[Collected data entries]
--- START ---

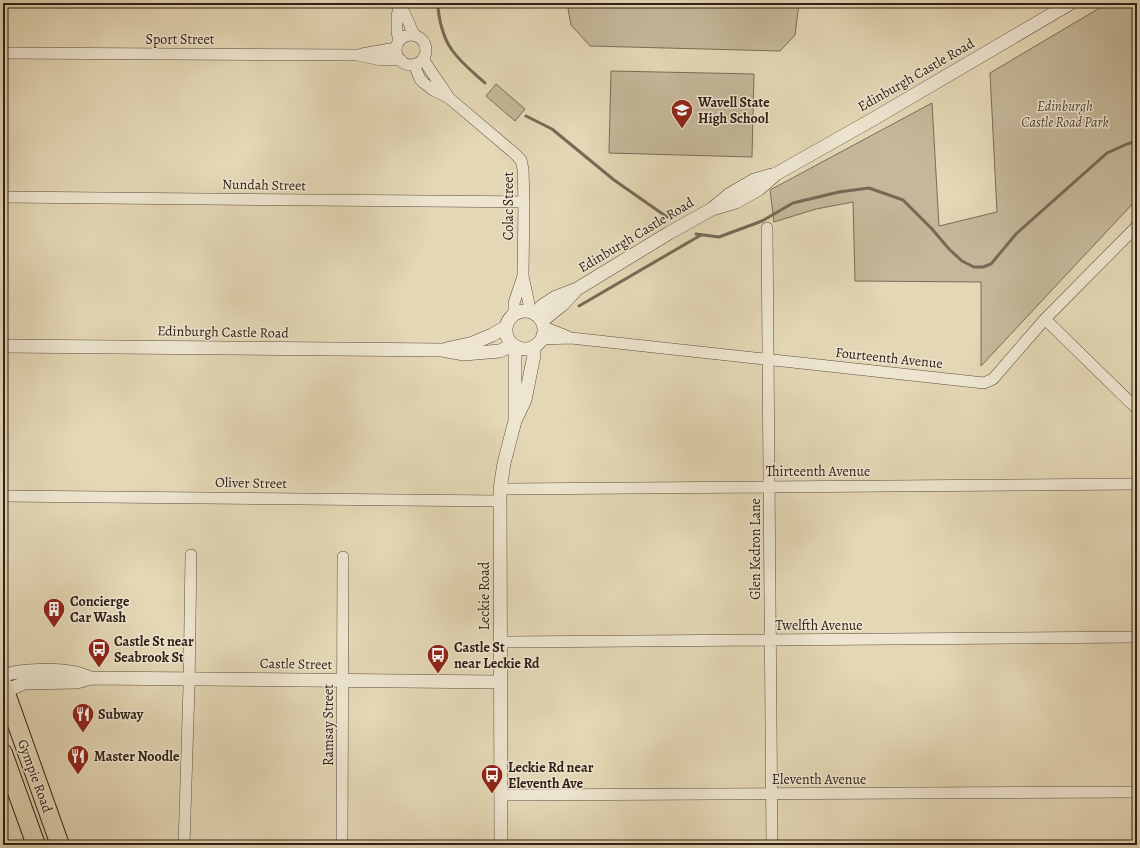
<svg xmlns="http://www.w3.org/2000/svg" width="1140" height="848" viewBox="0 0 1140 848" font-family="Alegreya,serif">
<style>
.green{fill:#c5b89a;stroke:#7a6c59}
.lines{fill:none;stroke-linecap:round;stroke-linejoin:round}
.stream{stroke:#776956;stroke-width:3}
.minor-casing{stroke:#5d4e3f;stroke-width:12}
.tertiary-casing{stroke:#5d4e3f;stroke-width:14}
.trunk-casing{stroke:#302018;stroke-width:20}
.minor{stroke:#ede5cf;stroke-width:11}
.tertiary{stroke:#ede5cf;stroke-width:13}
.trunk{stroke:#e4d7b5;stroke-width:18}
.labels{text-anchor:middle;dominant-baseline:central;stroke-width:3;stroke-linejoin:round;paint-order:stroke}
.street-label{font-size:14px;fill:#302018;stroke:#ede5cf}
.poi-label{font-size:14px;font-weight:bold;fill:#302018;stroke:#ede5cf;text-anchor:start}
.park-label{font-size:14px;font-style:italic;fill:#554638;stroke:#ede5cf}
</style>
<rect width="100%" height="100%" fill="#e4d7b5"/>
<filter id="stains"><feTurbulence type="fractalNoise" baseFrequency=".005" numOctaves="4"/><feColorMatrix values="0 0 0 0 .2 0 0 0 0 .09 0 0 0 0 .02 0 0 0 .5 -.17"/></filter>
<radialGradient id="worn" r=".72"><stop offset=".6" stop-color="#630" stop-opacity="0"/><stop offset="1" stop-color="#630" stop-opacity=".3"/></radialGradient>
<path class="green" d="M 567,3 L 799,3 L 795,35 L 780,51 L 590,46 L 571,25 Z
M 1108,3 L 1137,3 L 1137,199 L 981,366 L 981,282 L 855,281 L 853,202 L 816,209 L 774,222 L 770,190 L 932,103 L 939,226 L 997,212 L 990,73 Z
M 611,71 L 754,74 L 752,157 L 609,153 Z
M 496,84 L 525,109 L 515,121 L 486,96 Z"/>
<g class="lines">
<path class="stream" d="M 438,3 C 438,17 443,38 452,50 C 461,63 474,73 485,83
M 526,116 L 552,129 L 614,180 L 667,217
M 696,234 L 719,237 L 762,221 L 793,203 L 839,192 L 869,188 L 903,200 L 932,229 L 949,249 L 962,261 L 974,267 L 983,267 L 991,264 L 1016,234 L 1107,153 L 1127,144 L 1137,141
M 579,306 L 701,235"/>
<g class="minor-casing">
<path id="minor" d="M 400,7 L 405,14 L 414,35
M396 50a15 15 0 1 1 30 0a15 15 0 1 1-30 0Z
M 399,40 L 397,32 L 397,16 L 400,3
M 3,53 L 357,55 L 381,60 L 401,60
M 362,54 L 396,48
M 423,58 C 430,72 441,84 449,98
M 414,64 L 420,79 L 424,83 L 433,90 L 449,98 L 514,153 L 521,160 L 523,169 L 524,202 L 523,276 L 529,304 L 529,312
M 3,197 L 524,202
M 767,228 L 772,845
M 514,315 L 514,303 L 523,276
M 1045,319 L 1137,409
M 544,327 L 569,337
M 542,339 L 571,338 L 984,383 L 993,379 L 1045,319 L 1137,226
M 500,489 L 1137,484
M 3,496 L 499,501
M 500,642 L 1137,637
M 501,795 L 1137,792
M 184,845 L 189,687 L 191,555
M 342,845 L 343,557"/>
</g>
<g class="tertiary-casing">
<path id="tertiary" d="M 712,209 L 736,202 L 759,189 L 776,174 L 875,118 L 1071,3
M506 330a19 19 0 1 1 38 0a19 19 0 1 1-38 0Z
M 535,314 L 542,306 L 556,297 L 577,289 L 669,233 L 712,209 L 730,194 L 754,180 L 772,175
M 542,321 L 563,304 L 575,291
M 3,346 L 442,350 L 464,354 L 500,351 L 513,345
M 446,349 L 473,343 L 492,335 L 506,327
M 515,418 L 515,356 L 516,347
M 3,676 C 18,669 59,669 76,673 C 81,674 86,676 91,678
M 3,692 L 24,683 L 77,682 L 91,678 L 500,682
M 501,845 L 500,489 L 504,463 L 515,421 L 525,400 L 534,355 L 534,347"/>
</g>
<g class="trunk-casing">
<path id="trunk" d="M 3,685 L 60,845
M 3,753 L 36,845"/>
</g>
<use href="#minor" class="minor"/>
<use href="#tertiary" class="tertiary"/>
<use href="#trunk" class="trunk"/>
</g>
<defs>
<g id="school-pin" transform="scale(1.15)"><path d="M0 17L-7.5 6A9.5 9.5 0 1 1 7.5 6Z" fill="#8f2418" stroke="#ede5cf"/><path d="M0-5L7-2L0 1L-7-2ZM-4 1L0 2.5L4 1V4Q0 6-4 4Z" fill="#fff"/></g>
<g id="building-pin" transform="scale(1.15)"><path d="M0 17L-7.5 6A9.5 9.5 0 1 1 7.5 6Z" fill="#8f2418" stroke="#ede5cf"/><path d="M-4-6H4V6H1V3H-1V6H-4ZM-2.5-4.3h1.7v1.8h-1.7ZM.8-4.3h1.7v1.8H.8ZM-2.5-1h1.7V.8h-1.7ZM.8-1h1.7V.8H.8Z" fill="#fff"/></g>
<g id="bus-pin" transform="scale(1.15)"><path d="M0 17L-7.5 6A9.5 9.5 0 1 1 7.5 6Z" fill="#8f2418" stroke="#ede5cf"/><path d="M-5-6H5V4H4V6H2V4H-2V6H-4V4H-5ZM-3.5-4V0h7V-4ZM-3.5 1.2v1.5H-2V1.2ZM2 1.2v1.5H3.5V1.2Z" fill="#fff"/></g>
<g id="restaurant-pin" transform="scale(1.15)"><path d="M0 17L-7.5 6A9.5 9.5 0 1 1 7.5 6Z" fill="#8f2418" stroke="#ede5cf"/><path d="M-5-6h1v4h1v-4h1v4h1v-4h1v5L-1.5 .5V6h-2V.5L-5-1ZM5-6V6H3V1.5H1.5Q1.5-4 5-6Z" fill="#fff"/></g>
</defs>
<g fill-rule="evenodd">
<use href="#school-pin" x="682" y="110"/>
<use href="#building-pin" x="54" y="609"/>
<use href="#bus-pin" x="99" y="649"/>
<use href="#bus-pin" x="438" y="655"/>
<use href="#restaurant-pin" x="83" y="714"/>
<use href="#restaurant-pin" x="78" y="756"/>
<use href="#bus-pin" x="492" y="775"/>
</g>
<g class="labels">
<g class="street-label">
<text x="180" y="39">Sport Street</text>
<text transform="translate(916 75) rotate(-30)">Edinburgh Castle Road</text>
<text transform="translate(264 185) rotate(1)">Nundah Street</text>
<text transform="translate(508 206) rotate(-90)">Colac Street</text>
<text transform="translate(636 235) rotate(-31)">Edinburgh Castle Road</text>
<text transform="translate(223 332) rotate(1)">Edinburgh Castle Road</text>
<text transform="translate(889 358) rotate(6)">Fourteenth Avenue</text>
<text x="818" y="471">Thirteenth Avenue</text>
<text transform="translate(251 483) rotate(1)">Oliver Street</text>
<text transform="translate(755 549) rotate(-90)">Glen Kedron Lane</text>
<text transform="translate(484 596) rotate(-90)">Leckie Road</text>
<text x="819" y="625">Twelfth Avenue</text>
<text transform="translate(296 664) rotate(1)">Castle Street</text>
<text transform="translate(328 725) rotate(-90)">Ramsay Street</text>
<text transform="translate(35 776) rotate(70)">Gympie Road</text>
<text x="819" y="779">Eleventh Avenue</text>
</g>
<g class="poi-label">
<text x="698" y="102">Wavell State<tspan x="698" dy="16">High School</tspan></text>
<text x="70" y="601">Concierge<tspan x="70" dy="16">Car Wash</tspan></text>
<text x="114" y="641">Castle St near<tspan x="114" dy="16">Seabrook St</tspan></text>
<text x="454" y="647">Castle St<tspan x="454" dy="16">near Leckie Rd</tspan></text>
<text x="98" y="714">Subway</text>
<text x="94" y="756">Master Noodle</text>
<text x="508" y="767">Leckie Rd near<tspan x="508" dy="16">Eleventh Ave</tspan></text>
</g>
<g class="park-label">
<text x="1065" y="106">Edinburgh<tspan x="1065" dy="16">Castle Road Park</tspan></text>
</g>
</g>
<rect width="1140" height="848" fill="none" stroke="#e4d7b5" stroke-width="16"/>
<rect x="4" y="4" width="1132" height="840" fill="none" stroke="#302018" stroke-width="2"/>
<rect x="8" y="8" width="1124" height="832" fill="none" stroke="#302018"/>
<rect width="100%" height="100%" filter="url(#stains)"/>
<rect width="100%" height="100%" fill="url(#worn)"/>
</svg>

--- END ---

● PROBLEM DETAILS: For every line above in which the string "filter" appears, add one; please give the final count and nothing else.

● ANSWER AREA: 2